Sakura resumed the game reluctantly and without the original poise she had begun with. She made no effort to hide how angry she was with him, as it was literally the only acceptable outlet of her hatred. She didn't tell him she hated him again, because she knew now that it was an unwise thing to say.

He was delusional, and the worst thing to do to someone with delusions was to poke holes in them, especially when she was so obviously at his mercy.

So she played along, playing her part as the hurt girlfriend who still loved him on some level, even though every word she said to him left a taste bitter and sour like bile in her mouth.
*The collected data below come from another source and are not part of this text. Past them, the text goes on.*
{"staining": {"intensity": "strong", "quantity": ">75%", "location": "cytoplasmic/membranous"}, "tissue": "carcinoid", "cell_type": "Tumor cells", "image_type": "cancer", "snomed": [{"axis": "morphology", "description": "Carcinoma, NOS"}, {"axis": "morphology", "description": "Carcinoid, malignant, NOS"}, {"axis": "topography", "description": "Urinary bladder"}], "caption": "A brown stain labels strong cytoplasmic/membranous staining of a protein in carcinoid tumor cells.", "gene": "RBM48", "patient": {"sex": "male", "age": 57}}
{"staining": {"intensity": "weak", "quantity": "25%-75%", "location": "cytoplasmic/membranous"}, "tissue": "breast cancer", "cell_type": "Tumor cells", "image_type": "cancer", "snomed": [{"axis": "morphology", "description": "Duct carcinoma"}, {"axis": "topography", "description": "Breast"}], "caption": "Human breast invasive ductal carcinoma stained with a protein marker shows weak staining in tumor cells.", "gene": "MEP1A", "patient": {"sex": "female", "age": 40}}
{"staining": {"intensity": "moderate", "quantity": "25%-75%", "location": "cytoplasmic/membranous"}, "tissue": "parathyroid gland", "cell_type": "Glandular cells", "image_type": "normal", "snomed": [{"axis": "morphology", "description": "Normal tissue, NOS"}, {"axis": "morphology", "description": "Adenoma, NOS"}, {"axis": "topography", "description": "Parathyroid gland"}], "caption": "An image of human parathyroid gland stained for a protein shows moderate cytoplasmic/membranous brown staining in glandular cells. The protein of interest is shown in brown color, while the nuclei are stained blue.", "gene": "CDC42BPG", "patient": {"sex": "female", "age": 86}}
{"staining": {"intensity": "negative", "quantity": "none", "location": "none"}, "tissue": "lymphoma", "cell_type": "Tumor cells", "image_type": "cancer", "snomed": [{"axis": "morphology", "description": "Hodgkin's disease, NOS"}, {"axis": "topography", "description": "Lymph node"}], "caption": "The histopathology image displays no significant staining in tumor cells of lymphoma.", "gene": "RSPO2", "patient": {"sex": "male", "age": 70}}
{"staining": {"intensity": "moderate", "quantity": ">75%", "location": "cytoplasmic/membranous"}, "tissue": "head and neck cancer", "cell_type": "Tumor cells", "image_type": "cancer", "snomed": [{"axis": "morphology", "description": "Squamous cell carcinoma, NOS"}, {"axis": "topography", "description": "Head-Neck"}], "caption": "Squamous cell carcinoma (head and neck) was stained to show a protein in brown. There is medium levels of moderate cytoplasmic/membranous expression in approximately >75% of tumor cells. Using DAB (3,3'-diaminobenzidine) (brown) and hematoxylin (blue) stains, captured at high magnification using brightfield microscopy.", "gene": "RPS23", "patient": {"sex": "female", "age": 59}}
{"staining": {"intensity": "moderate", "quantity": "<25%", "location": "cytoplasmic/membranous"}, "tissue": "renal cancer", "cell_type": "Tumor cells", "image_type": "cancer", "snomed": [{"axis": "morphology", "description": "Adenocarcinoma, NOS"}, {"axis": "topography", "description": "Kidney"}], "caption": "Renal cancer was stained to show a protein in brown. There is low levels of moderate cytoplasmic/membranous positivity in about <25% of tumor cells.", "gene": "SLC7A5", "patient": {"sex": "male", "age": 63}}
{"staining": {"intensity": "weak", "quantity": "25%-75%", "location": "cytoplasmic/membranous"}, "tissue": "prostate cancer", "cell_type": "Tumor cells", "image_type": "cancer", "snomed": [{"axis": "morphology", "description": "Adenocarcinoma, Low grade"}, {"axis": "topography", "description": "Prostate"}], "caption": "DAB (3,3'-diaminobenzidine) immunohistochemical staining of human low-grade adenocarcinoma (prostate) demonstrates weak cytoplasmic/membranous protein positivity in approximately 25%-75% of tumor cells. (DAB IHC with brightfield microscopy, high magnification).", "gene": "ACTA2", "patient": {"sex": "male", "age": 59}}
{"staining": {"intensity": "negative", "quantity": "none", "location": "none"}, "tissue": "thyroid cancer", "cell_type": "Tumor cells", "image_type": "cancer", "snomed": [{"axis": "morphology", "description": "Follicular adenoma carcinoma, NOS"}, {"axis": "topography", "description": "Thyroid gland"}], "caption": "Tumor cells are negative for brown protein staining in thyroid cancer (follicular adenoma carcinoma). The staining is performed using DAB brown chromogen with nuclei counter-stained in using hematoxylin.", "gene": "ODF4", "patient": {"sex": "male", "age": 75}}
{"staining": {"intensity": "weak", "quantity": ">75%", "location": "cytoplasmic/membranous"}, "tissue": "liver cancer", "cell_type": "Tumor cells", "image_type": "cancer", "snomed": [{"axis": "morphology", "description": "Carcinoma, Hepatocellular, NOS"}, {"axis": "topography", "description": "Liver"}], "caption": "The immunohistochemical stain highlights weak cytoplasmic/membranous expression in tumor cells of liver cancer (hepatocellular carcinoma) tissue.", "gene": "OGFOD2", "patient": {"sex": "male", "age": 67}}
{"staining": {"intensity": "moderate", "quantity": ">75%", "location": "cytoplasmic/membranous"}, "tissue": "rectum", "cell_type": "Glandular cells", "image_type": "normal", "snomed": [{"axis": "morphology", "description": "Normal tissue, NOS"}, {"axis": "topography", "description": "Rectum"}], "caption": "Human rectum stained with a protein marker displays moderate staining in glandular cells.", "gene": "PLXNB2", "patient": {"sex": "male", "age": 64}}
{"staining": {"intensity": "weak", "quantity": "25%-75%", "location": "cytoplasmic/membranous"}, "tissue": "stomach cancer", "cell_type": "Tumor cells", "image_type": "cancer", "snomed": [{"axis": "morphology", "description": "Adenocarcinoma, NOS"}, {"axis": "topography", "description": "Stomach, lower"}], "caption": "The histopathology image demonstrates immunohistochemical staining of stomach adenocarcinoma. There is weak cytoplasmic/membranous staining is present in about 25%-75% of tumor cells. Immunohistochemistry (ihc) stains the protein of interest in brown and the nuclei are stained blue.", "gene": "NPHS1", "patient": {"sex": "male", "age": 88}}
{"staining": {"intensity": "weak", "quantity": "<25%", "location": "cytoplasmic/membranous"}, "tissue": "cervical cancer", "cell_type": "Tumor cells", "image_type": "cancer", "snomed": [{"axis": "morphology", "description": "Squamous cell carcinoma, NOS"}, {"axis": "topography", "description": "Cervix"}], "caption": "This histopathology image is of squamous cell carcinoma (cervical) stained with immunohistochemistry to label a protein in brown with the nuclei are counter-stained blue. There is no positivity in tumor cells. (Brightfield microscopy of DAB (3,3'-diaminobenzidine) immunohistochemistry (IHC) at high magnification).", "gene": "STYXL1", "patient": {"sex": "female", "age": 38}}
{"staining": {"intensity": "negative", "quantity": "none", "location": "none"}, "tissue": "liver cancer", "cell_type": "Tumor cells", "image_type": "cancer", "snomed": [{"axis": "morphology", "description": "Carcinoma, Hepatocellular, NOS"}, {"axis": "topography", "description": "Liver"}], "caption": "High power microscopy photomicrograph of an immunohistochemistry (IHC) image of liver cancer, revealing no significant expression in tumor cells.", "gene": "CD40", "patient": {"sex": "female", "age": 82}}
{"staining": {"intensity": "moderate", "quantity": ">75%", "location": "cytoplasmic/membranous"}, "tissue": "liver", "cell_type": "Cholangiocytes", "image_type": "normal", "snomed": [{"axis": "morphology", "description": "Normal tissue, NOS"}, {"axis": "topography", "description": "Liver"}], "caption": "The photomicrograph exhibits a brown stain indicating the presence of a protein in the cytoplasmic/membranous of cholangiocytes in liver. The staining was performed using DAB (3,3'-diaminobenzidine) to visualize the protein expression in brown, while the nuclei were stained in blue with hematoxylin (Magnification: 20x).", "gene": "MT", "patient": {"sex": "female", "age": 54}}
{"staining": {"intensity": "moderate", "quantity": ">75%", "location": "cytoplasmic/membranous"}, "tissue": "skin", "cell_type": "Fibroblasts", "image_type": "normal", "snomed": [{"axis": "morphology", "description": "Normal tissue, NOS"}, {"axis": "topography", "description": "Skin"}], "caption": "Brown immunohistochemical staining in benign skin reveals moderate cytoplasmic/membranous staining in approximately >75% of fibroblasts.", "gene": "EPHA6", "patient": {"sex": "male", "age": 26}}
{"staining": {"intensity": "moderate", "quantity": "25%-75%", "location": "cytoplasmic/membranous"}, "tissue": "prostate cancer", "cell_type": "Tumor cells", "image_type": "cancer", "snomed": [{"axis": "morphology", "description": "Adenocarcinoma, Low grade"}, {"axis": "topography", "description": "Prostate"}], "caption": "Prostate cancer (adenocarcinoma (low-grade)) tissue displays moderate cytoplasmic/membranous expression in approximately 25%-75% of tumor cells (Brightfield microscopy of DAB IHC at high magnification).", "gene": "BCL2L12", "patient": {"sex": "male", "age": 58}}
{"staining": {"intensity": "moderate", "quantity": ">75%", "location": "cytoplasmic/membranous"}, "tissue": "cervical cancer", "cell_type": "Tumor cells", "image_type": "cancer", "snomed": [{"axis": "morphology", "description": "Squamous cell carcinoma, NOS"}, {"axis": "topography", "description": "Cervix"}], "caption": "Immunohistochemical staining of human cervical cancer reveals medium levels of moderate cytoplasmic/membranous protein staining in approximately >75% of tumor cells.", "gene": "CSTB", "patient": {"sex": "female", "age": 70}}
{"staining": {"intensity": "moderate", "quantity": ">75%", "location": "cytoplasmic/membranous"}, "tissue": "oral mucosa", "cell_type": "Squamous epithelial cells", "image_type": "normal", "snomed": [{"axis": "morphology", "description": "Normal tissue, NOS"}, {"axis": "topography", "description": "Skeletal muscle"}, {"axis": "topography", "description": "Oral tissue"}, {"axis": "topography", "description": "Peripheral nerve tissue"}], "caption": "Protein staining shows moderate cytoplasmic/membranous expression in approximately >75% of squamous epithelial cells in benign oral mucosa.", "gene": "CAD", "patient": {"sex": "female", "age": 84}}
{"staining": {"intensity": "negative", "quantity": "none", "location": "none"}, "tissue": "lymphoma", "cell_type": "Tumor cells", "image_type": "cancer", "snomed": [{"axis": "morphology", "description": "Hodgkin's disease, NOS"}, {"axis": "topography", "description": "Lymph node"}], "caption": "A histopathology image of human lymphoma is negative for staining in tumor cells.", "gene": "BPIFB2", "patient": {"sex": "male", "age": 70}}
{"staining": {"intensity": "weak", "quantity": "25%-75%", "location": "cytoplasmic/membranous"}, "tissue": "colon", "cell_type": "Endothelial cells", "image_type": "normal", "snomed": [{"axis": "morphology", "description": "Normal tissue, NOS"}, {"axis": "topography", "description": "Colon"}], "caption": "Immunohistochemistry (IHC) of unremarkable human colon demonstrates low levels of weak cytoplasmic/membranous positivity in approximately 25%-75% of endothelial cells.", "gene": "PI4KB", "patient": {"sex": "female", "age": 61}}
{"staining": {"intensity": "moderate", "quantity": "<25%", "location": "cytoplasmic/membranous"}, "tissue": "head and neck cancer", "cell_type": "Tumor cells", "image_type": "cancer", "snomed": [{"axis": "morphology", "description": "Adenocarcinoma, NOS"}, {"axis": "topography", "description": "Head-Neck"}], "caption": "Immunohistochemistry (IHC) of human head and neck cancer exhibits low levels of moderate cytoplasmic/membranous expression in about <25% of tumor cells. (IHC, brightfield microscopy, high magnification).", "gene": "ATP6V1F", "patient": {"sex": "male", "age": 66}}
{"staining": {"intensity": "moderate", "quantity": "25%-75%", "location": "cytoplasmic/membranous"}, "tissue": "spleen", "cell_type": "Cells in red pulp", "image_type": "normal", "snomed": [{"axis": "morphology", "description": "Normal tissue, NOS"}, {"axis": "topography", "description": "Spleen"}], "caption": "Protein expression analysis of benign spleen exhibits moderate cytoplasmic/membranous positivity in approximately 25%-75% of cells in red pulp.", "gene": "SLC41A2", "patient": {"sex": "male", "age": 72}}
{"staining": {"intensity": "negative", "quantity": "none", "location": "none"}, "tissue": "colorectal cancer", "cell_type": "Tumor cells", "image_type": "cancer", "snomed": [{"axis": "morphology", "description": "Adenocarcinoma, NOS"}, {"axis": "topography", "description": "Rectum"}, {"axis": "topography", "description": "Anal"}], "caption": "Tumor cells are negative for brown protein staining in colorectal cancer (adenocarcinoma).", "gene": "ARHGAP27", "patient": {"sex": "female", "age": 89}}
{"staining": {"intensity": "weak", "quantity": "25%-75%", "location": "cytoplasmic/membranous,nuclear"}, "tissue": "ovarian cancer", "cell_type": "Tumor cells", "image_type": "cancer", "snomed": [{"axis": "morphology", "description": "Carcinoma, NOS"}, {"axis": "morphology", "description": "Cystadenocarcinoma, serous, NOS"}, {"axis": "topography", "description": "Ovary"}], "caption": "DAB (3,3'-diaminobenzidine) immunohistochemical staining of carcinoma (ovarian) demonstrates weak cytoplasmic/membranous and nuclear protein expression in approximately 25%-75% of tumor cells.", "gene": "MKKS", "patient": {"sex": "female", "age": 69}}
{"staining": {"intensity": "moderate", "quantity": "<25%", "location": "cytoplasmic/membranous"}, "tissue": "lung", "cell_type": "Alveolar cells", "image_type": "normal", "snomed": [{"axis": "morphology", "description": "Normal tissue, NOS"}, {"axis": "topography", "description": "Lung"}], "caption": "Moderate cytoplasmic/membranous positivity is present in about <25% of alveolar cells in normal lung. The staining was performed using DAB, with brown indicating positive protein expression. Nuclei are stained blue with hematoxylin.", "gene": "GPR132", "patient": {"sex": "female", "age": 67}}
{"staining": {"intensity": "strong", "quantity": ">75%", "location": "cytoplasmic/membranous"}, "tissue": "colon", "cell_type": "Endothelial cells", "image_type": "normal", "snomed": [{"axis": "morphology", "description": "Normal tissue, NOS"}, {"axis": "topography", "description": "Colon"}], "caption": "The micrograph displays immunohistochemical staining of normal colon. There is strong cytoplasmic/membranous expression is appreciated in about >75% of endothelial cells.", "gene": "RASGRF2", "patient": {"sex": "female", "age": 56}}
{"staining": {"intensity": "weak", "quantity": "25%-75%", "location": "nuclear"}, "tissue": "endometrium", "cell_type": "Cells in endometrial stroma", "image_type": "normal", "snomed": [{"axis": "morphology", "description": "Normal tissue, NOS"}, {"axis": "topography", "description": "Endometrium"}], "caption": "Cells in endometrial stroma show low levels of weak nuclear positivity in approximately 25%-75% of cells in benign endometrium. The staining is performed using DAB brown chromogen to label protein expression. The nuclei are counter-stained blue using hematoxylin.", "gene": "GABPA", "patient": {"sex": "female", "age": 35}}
There had been a few times where she had had to say things that left her retching in the toilet after he was gone, but nonetheless she slowly healed, and by the end of the second week she could sit on her rear again with only slightly more than mild discomfort.

But she avoided doing that even though there wasn't much pain, because just the pressure reminded her of that awful violation.

Her restraints were slowly peeled off, her legs the last to be freed.

By week three, Madara was letting her take slow, leisurely walks around the house. He showed her new fixtures he'd had put in place for their future: a nursery, which had nearly had her collapsing in a dead faint at the thought of growing his child inside of her; a library with all of her favorite novels and plenty of textbooks to keep her quick mind busy; a giant gym he'd had renovated; and it became clear that he was trying to expand his mansion in such a way that she would never need to go anywhere without him.

It appeared that for all of his talks of living together, of building their family and futures, he held very little actual trust in her.

As well he should. Madara was a lot of things, but he wasn't an idiot.

But as they walked, as he allowed her some (supervised) time in the library, as he encouraged her to decorate the nursery and choose colors for the walls, as things progressed—week after week until she just about lost track, without access to technology or calendars—she planned and she plotted, generally to no avail. She assured herself she wasn't losing hope… but Madara had her cornered at every turn. It really seemed like there wouldn't be any escaping him.

And then, on a day like any miserable other, her small world of suffering was turned on its axis.